Hmm. That didn’t sound good.

“I will, however, provide you with another service,” her eyes drifted to Claudia momentarily then back to me, “free of charge, because I like you. I will keep an eye on this Sjofn. And if I have concerns, I will get a message to you.”

I smiled brightly. “That sounds cool to me.”

Valentine’s lips tipped up about a half a centimeter at the ends.

“Oh boy,” Claudia muttered but Valentine again ignored her and continued.

“You understand what I have explained about this world? That it is parallel to ours. That most of the same people here are there—”

I interrupted her, “Yes, I understand.”

And I understood. I totally understood. That was why I was forking over a million dollars for this in the first place.

She studied me then she said softly, “And you understand the people there who look like us, sound like us, are not . . .” her eyes narrowed slightly, “us.”

I nodded. “I get it.”

“Finnie—” Claudia whispered and I turned to her.

“It’s going to be okay, Claudia,” I assured my friend.

“Right.” Claudia, as usual, sounded far from assured.

“It’s going to be,” I shook her hand, “all right.”

Claudia studied me. I let her. Then I smiled, big and bright.

Her gaze moved over my face, her eyes warming as it did so, she shook her head and whispered, “Just for the record, I do. I totally think you’re nuts.”

“I know,” I whispered back, still smiling.

“But I love you, mostly because you are nuts,” she told me something else I knew and my smile got bigger.
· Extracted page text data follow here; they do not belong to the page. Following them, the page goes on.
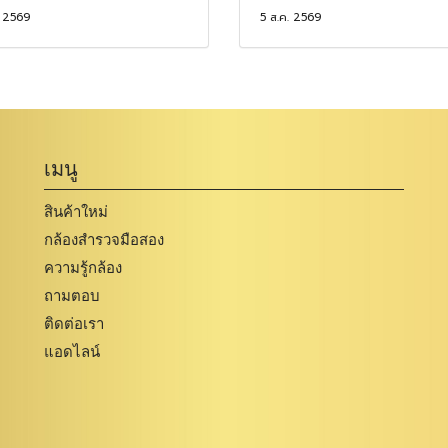
. 2569
5 ส.ค. 2569
เมนู
สินค้าใหม่
กล้องสำรวจมือสอง
ความรู้กล้อง
ถามตอบ
ติดต่อเรา
แอดไลน์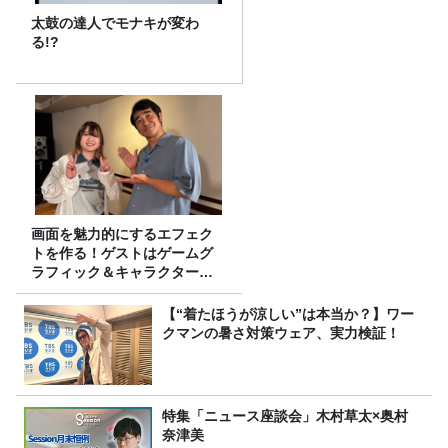
太鼓の達人でモナキが変わ
る!?
画面を魅力的にするエフェク
トを作る！ゲストはゲームグ
ラフィック＆キャラクター専
攻の遠藤里桜さん！
【“着たほうが涼しい”は本当か？】ワー
クマンの暑さ対策ウェア、実力検証！
特集「ニュース座談会」木村草太×奥村
奈津美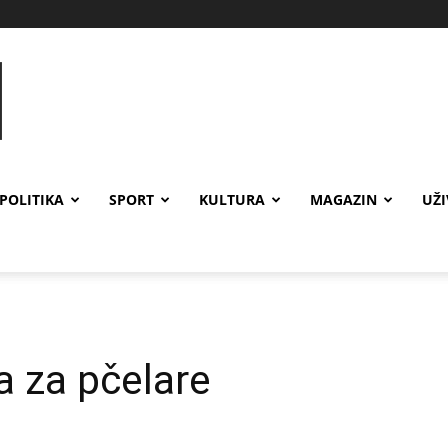
POLITIKA
SPORT
KULTURA
MAGAZIN
UŽ
a za pčelare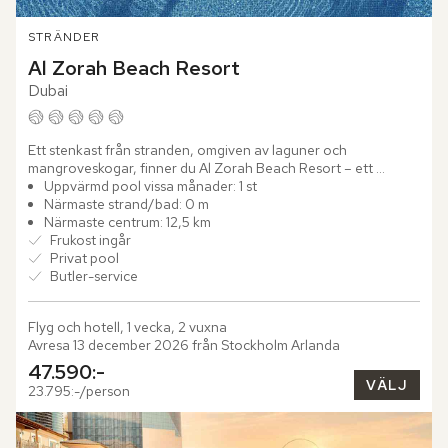
STRÄNDER
Al Zorah Beach Resort
Dubai
Ett stenkast från stranden, omgiven av laguner och 
mangroveskogar, finner du Al Zorah Beach Resort – ett 
modernistiskt designhotell ritat av den prisbelönte arkitekten 
Uppvärmd pool vissa månader: 1 st
Piero...
Närmaste strand/bad: 0 m
Närmaste centrum: 12,5 km
Frukost ingår
Privat pool
Butler-service
Flyg och hotell, 1 vecka, 2 vuxna
Avresa 13 december 2026 från Stockholm Arlanda
47.590:-
VÄLJ
23.795:-/person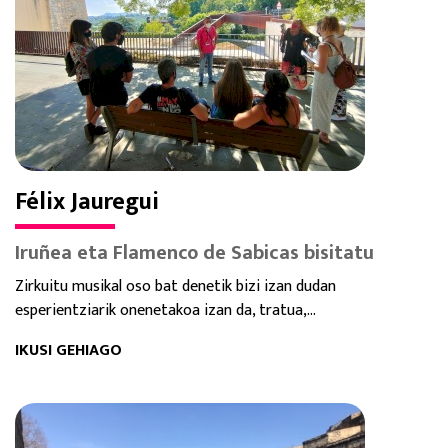
Félix Jauregui
Iruñea eta Flamenco de Sabicas bisitatu
Zirkuitu musikal oso bat denetik bizi izan dudan
esperientziarik onenetakoa izan da, tratua,...
IKUSI GEHIAGO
“This is, mes petites filles, touching, however, we had not much time when you arrived and our window of opportunity as to when Sjofn can make this switch is quickly closing,” Valentine warned.

“That’s another thing I don’t get,” Claudia muttered.

“Well, you will have to ask her when she’s here in five minutes,” Valentine returned coldly.

Claudia glared at her. Valentine accepted her glare, completely unperturbed. Then Claudia gave up, looked at me and rolled her eyes.

I smiled at the eye roll but I wanted to get on with it.

I was ready for my next adventure.

So I looked at Valentine and declared, “Valentine, I’m ready.”

She looked at me.

She smiled an actual smile.

Then she whispered, “Lovely. Shall we begin?”